### Assigned task
Extract each line from the items below that contains the string "series", copying those lines in the order they appear.

### Extracted records
* * * * *

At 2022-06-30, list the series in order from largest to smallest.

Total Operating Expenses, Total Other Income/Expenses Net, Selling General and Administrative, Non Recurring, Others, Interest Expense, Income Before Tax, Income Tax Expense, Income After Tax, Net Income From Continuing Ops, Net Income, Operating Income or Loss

* * * * *

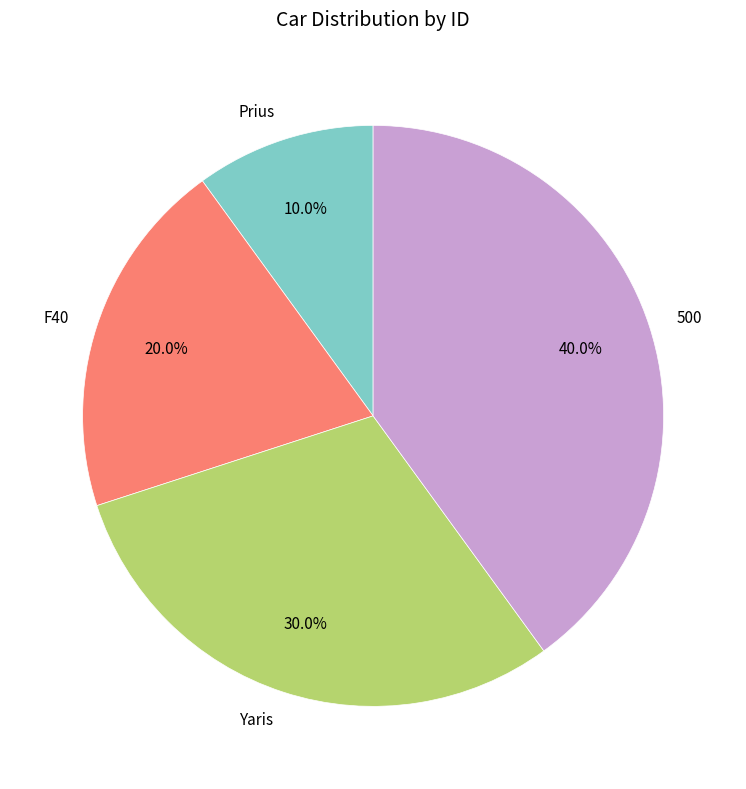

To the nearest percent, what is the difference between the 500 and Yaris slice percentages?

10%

* * * * *

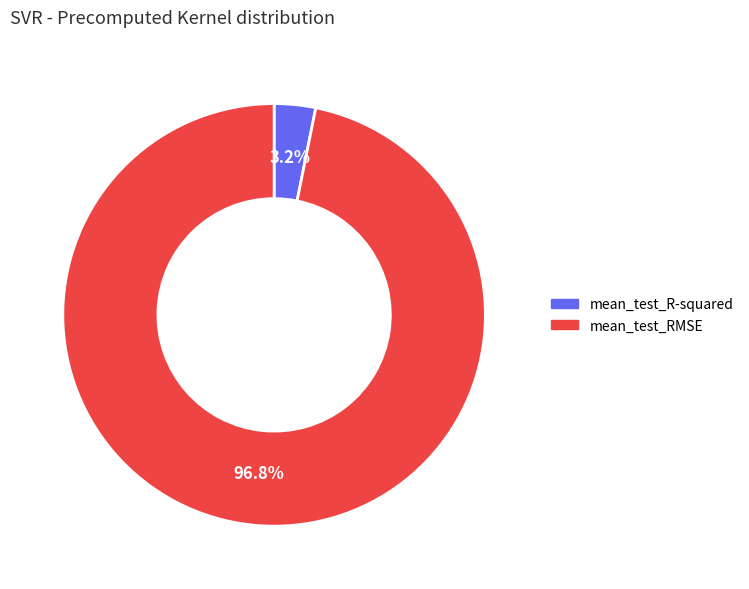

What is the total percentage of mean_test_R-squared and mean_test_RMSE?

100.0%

* * * * *

### Response box
At 2022-06-30, list the series in order from largest to smallest.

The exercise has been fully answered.